When I was an atheist, I went as a student to New Orleans for Mardi Gras. Although not born again, I felt disgusted by the amount of sin there. After I became a Christian, I prayed that people would repent of all the sinfulness that surfaced their land. I had also heard that the police was extremely corrupted. When authority is unrighteous, everyone under it pays the price. Think of totalitarian regimes or greedy CEOs. To top all that, New Orleans sea level was too low for 100 years, and authorities did nothing to protect the city against the risk of its low level. If I continuously ride my car while never changing my tires, eventually, I will have an accident.
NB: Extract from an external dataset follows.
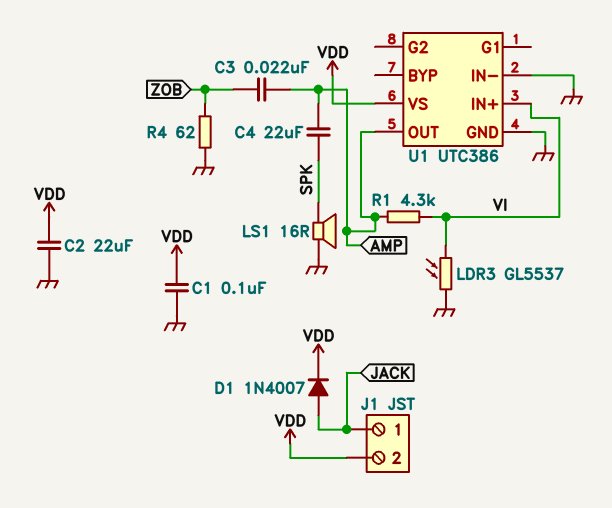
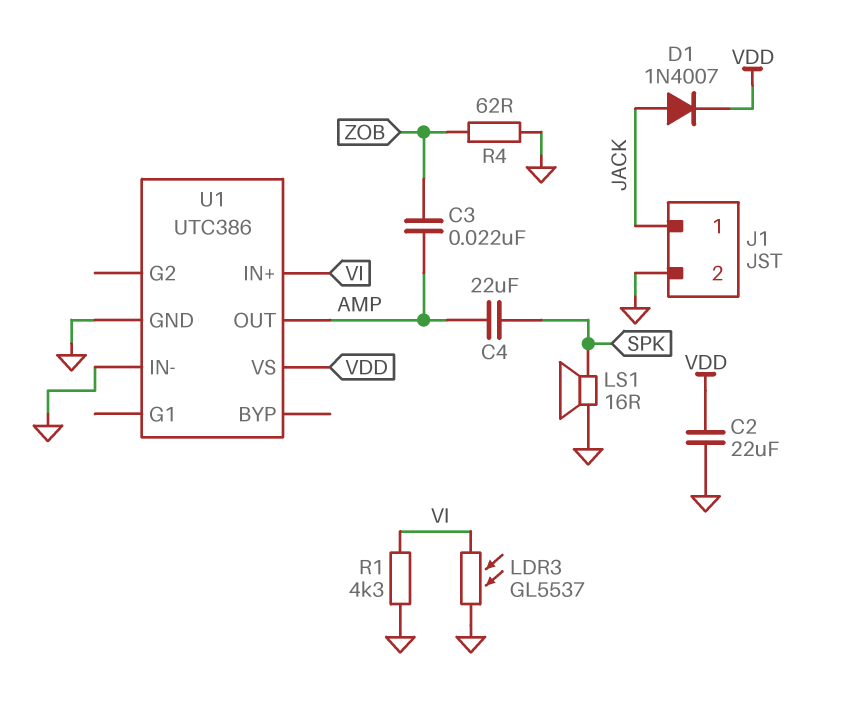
C1: 100nF (GND, VDD) -> none
J1 pin 2: VDD -> GND
R1: 4.3k (AMP, VI) -> 4.3k (GND, VI)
As a Christian, I went to Haiti before the earthquake. While there, I wept over the country and prayed God that He would show mercy to a country that worships idols and almost deliberately and proudly practices vodooism. In both cases God showed patience and waited for repentance like He did in the Old Testament where He kept warning them, until He finally destroyed their cities.
Greg Reeves,
I don’t know if there were hurricanes and earthquakes before the fall (I guess it depends on whether you are an old or young earth creationist).
What we need to remember is that Satan had already rejected God before the fall. So, it is possible that those incidents were happening before Adam’s sin. Also, earthquakes, lightnings, etc. are not necessarily evil. Many scientists say that they are actually good for the earth. For instance, lightning helps fertilize soil. Just a thought.
Thanks for your thoughts Clay!!!
Just want to ask about your thoughts on natural evil before the fall?? Isn’t this a big talking point at the moment? Do you think its credible?
Thanks 🙂
Depends on whether you hold the young or old earth view, John. The YE view doesn’t need their to be natural evil before the fall. The OE view is answered by Dembski in his book The End of Christianity.